Attendu, sur le premier moyen, que le tribunal d'appel de Douai, en déclarant que la Donation du 16 octobre 1792 était rémunératoire et non lucratoire; qu'à l'époque de cette Donation, rien ne prouvait que le donateur, malgré son grand âge, fût atteint d'une maladie dangereuse; que la Donation n'était point conférée après la mort; qu'elle était faite entre-vifs et irrévocable, puisque la propriété des biens était abandonnée aux donataires dès l'instant même de la Donation,

perpétuellement et à toujours, n'a violé, ni l'art. 4 du tit. 3 de la coutume de Cambray, ni aucune autre loi;

» Attendu, sur le second moyen, qu'en ordonnant que la dernière année de la jouissance des biens donnés appartiendrait aux donataires, le donateur n'a fait que modifier l'usufruit qu'il s'était réservé ; et que la simple raison ne permet pas de regarder une telle modification comme une Donation de biens à venir ».

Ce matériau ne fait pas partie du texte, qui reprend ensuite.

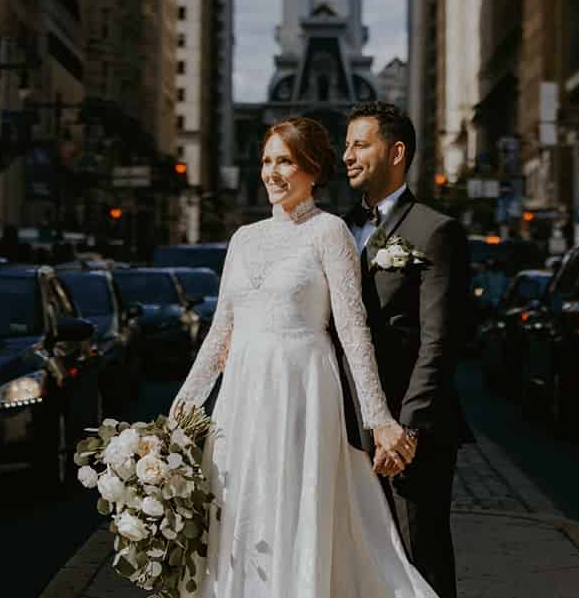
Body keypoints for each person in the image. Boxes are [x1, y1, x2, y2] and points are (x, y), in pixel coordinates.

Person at [170, 117, 436, 598]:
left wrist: (380, 420)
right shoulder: (242, 238)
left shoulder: (328, 232)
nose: (272, 173)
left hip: (303, 393)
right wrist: (180, 412)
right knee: (239, 511)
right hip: (240, 399)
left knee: (293, 508)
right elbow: (220, 332)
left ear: (312, 169)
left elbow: (354, 333)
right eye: (267, 161)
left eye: (285, 161)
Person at [341, 101, 472, 598]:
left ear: (396, 152)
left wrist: (407, 430)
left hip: (410, 431)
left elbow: (440, 342)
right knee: (359, 555)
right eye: (346, 145)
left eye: (360, 145)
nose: (347, 156)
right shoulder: (337, 228)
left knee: (421, 557)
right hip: (348, 424)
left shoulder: (435, 231)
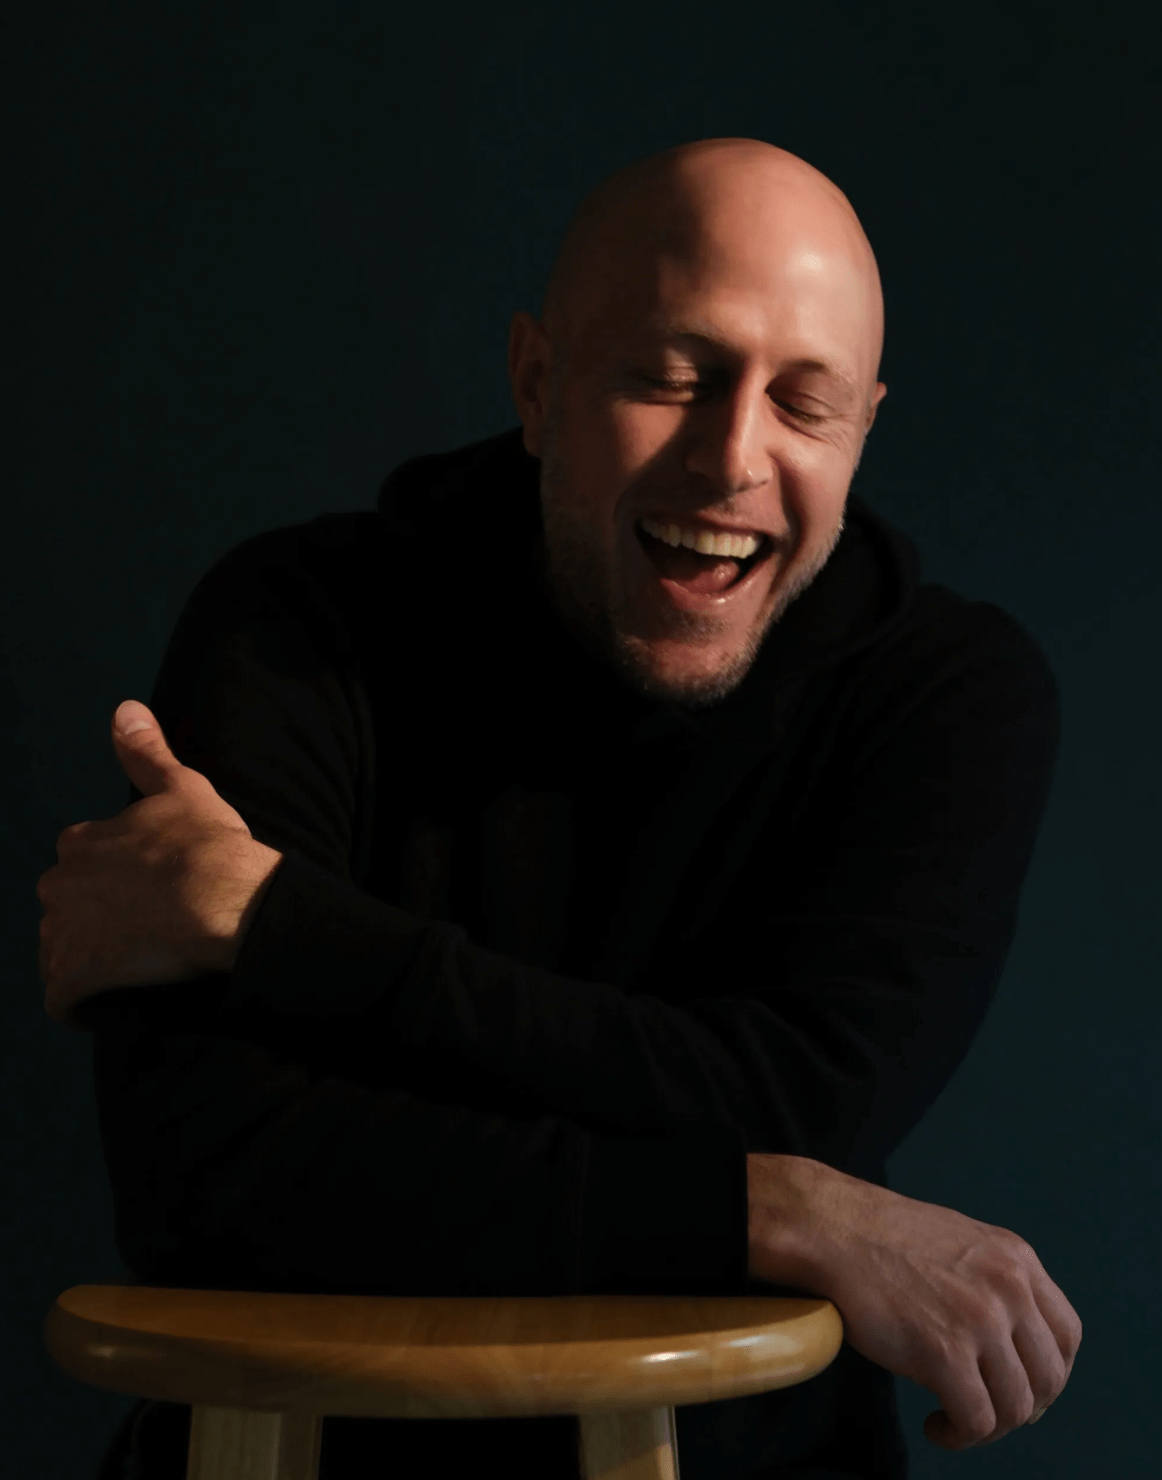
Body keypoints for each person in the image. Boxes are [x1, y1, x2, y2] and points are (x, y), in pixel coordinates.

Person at [38, 138, 1081, 1479]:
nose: (732, 459)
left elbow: (804, 1102)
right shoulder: (292, 629)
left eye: (802, 403)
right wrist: (766, 1208)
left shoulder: (945, 694)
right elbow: (208, 1176)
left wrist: (280, 929)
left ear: (862, 429)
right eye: (672, 377)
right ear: (539, 384)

II. La troisième question s'est élevée au sujet d'un acte du 24 février 1791, par lequel le sieur Villard avait donné à Jean-Baptiste Villard, son fils, l'universalité de ses biens présens, avec réserve d'usufruit, et clause expresse que, dans le cas où il mourrait après la récolte, le donataire prendrait dans sa succession tous les fruits recueillis qui s'y trouveraient en nature.

Après la mort du donateur, Marianne Villard, sœur du donataire, demande la nullité de la Donation, sur le fondement qu'elle comprenait des biens à venir, puisqu'on ne pouvait considérer que comme biens à venir, des fruits qui n'existaient pas encore au moment où l'acte avait été signé.